*** MATERIAL FOR THIS TASK Section Begins ***
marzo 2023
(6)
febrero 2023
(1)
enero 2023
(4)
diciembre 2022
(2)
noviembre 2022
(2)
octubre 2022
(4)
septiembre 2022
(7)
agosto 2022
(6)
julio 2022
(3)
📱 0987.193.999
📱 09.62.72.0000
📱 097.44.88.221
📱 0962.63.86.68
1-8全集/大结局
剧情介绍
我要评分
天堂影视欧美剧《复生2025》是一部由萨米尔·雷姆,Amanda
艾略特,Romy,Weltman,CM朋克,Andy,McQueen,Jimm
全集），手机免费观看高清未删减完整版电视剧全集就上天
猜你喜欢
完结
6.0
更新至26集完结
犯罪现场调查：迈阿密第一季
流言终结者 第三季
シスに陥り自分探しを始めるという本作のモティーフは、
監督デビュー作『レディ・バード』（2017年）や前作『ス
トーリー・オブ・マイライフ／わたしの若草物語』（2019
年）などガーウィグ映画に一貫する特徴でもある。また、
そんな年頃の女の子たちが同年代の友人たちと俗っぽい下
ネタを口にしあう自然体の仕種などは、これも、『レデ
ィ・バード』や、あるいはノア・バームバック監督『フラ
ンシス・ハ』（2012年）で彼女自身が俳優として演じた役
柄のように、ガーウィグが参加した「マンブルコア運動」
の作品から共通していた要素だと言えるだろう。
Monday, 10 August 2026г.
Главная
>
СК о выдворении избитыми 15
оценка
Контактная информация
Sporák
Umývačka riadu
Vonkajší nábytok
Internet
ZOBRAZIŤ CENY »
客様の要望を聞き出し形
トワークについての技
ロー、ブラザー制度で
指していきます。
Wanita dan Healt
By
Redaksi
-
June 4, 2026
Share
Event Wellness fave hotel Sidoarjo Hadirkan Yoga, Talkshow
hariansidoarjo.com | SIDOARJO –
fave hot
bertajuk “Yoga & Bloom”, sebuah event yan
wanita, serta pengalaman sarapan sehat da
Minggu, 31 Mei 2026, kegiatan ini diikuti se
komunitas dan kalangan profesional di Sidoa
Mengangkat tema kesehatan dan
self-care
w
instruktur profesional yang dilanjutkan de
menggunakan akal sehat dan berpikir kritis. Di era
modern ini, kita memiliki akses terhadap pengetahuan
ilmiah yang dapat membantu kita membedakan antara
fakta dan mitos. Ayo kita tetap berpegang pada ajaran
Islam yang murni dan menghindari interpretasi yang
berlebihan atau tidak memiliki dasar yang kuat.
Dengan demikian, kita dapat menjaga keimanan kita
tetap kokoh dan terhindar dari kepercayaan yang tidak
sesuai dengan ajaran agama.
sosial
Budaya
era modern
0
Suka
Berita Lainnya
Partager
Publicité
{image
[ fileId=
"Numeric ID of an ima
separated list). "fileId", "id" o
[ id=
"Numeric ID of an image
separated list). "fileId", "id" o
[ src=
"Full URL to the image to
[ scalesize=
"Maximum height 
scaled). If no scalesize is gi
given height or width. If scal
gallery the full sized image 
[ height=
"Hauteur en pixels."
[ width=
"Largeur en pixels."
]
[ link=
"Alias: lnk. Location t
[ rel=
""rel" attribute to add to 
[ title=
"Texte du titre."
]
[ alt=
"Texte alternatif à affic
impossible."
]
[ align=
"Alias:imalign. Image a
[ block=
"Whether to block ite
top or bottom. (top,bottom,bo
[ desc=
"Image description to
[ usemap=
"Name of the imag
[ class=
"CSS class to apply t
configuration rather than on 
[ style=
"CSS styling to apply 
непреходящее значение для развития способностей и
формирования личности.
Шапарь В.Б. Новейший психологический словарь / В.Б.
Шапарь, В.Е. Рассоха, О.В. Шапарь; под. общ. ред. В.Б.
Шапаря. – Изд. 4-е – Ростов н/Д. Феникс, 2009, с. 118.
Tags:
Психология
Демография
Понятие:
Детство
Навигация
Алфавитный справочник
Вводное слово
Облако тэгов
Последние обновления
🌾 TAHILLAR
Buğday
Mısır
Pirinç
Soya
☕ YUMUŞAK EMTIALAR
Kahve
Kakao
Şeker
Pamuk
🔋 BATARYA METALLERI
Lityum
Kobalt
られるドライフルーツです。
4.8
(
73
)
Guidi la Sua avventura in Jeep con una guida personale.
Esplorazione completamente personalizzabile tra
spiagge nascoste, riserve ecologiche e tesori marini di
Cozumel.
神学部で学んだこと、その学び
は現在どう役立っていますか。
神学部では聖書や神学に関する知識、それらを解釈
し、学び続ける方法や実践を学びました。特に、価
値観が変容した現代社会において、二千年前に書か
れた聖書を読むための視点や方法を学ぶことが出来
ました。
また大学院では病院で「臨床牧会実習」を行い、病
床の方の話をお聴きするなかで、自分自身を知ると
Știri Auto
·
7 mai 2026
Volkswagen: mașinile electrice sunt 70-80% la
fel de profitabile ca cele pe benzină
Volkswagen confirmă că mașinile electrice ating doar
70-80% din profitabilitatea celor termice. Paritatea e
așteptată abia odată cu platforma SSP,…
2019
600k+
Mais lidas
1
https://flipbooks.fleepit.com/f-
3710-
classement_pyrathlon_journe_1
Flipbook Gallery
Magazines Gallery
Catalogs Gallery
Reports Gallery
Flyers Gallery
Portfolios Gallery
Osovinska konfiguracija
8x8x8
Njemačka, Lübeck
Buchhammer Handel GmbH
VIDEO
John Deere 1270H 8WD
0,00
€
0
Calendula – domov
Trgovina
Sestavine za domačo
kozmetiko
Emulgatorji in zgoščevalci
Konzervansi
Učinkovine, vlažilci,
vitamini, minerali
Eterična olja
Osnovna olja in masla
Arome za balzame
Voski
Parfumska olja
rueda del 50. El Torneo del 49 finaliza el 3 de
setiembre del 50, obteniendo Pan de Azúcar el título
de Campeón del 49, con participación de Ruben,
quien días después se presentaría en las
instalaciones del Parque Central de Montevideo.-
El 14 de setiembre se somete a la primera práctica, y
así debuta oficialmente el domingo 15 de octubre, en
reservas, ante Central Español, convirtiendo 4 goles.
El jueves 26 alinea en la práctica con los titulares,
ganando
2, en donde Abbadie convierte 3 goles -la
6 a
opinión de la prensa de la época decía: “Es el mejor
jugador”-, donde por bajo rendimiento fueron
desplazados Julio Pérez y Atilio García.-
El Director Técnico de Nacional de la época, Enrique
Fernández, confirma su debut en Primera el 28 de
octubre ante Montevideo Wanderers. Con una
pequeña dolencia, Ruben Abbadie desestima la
*** MATERIAL FOR THIS TASK Section Ends ***
TASK INSTRUCTIONS:
Write each line of the data down again exactly as it reads.

WRITTEN RESPONSE:
marzo 2023
(6)
febrero 2023
(1)
enero 2023
(4)
diciembre 2022
(2)
noviembre 2022
(2)
octubre 2022
(4)
septiembre 2022
(7)
agosto 2022
(6)
julio 2022
(3)
📱 0987.193.999
📱 09.62.72.0000
📱 097.44.88.221
📱 0962.63.86.68
1-8全集/大结局
剧情介绍
我要评分
天堂影视欧美剧《复生2025》是一部由萨米尔·雷姆,Amanda
艾略特,Romy,Weltman,CM朋克,Andy,McQueen,Jimm
全集），手机免费观看高清未删减完整版电视剧全集就上天
猜你喜欢
完结
6.0
更新至26集完结
犯罪现场调查：迈阿密第一季
流言终结者 第三季
シスに陥り自分探しを始めるという本作のモティーフは、
監督デビュー作『レディ・バード』（2017年）や前作『ス
トーリー・オブ・マイライフ／わたしの若草物語』（2019
年）などガーウィグ映画に一貫する特徴でもある。また、
そんな年頃の女の子たちが同年代の友人たちと俗っぽい下
ネタを口にしあう自然体の仕種などは、これも、『レデ
ィ・バード』や、あるいはノア・バームバック監督『フラ
ンシス・ハ』（2012年）で彼女自身が俳優として演じた役
柄のように、ガーウィグが参加した「マンブルコア運動」
の作品から共通していた要素だと言えるだろう。
Monday, 10 August 2026г.
Главная
>
СК о выдворении избитыми 15
оценка
Контактная информация
Sporák
Umývačka riadu
Vonkajší nábytok
Internet
ZOBRAZIŤ CENY »
客様の要望を聞き出し形
トワークについての技
ロー、ブラザー制度で
指していきます。
Wanita dan Healt
By
Redaksi
-
June 4, 2026
Share
Event Wellness fave hotel Sidoarjo Hadirkan Yoga, Talkshow
hariansidoarjo.com | SIDOARJO –
fave hot
bertajuk “Yoga & Bloom”, sebuah event yan
wanita, serta pengalaman sarapan sehat da
Minggu, 31 Mei 2026, kegiatan ini diikuti se
komunitas dan kalangan profesional di Sidoa
Mengangkat tema kesehatan dan
self-care
w
instruktur profesional yang dilanjutkan de
menggunakan akal sehat dan berpikir kritis. Di era
modern ini, kita memiliki akses terhadap pengetahuan
ilmiah yang dapat membantu kita membedakan antara
fakta dan mitos. Ayo kita tetap berpegang pada ajaran
Islam yang murni dan menghindari interpretasi yang
berlebihan atau tidak memiliki dasar yang kuat.
Dengan demikian, kita dapat menjaga keimanan kita
tetap kokoh dan terhindar dari kepercayaan yang tidak
sesuai dengan ajaran agama.
sosial
Budaya
era modern
0
Suka
Berita Lainnya
Partager
Publicité
{image
[ fileId=
"Numeric ID of an ima
separated list). "fileId", "id" o
[ id=
"Numeric ID of an image
separated list). "fileId", "id" o
[ src=
"Full URL to the image to
[ scalesize=
"Maximum height 
scaled). If no scalesize is gi
given height or width. If scal
gallery the full sized image 
[ height=
"Hauteur en pixels."
[ width=
"Largeur en pixels."
]
[ link=
"Alias: lnk. Location t
[ rel=
""rel" attribute to add to 
[ title=
"Texte du titre."
]
[ alt=
"Texte alternatif à affic
impossible."
]
[ align=
"Alias:imalign. Image a
[ block=
"Whether to block ite
top or bottom. (top,bottom,bo
[ desc=
"Image description to
[ usemap=
"Name of the imag
[ class=
"CSS class to apply t
configuration rather than on 
[ style=
"CSS styling to apply 
непреходящее значение для развития способностей и
формирования личности.
Шапарь В.Б. Новейший психологический словарь / В.Б.
Шапарь, В.Е. Рассоха, О.В. Шапарь; под. общ. ред. В.Б.
Шапаря. – Изд. 4-е – Ростов н/Д. Феникс, 2009, с. 118.
Tags:
Психология
Демография
Понятие:
Детство
Навигация
Алфавитный справочник
Вводное слово
Облако тэгов
Последние обновления
🌾 TAHILLAR
Buğday
Mısır
Pirinç
Soya
☕ YUMUŞAK EMTIALAR
Kahve
Kakao
Şeker
Pamuk
🔋 BATARYA METALLERI
Lityum
Kobalt
られるドライフルーツです。
4.8
(
73
)
Guidi la Sua avventura in Jeep con una guida personale.
Esplorazione completamente personalizzabile tra
spiagge nascoste, riserve ecologiche e tesori marini di
Cozumel.
神学部で学んだこと、その学び
は現在どう役立っていますか。
神学部では聖書や神学に関する知識、それらを解釈
し、学び続ける方法や実践を学びました。特に、価
値観が変容した現代社会において、二千年前に書か
れた聖書を読むための視点や方法を学ぶことが出来
ました。
また大学院では病院で「臨床牧会実習」を行い、病
床の方の話をお聴きするなかで、自分自身を知ると
Știri Auto
·
7 mai 2026
Volkswagen: mașinile electrice sunt 70-80% la
fel de profitabile ca cele pe benzină
Volkswagen confirmă că mașinile electrice ating doar
70-80% din profitabilitatea celor termice. Paritatea e
așteptată abia odată cu platforma SSP,…
2019
600k+
Mais lidas
1
https://flipbooks.fleepit.com/f-
3710-
classement_pyrathlon_journe_1
Flipbook Gallery
Magazines Gallery
Catalogs Gallery
Reports Gallery
Flyers Gallery
Portfolios Gallery
Osovinska konfiguracija
8x8x8
Njemačka, Lübeck
Buchhammer Handel GmbH
VIDEO
John Deere 1270H 8WD
0,00
€
0
Calendula – domov
Trgovina
Sestavine za domačo
kozmetiko
Emulgatorji in zgoščevalci
Konzervansi
Učinkovine, vlažilci,
vitamini, minerali
Eterična olja
Osnovna olja in masla
Arome za balzame
Voski
Parfumska olja
rueda del 50. El Torneo del 49 finaliza el 3 de
setiembre del 50, obteniendo Pan de Azúcar el título
de Campeón del 49, con participación de Ruben,
quien días después se presentaría en las
instalaciones del Parque Central de Montevideo.-
El 14 de setiembre se somete a la primera práctica, y
así debuta oficialmente el domingo 15 de octubre, en
reservas, ante Central Español, convirtiendo 4 goles.
El jueves 26 alinea en la práctica con los titulares,
ganando
2, en donde Abbadie convierte 3 goles -la
6 a
opinión de la prensa de la época decía: “Es el mejor
jugador”-, donde por bajo rendimiento fueron
desplazados Julio Pérez y Atilio García.-
El Director Técnico de Nacional de la época, Enrique
Fernández, confirma su debut en Primera el 28 de
octubre ante Montevideo Wanderers. Con una
pequeña dolencia, Ruben Abbadie desestima la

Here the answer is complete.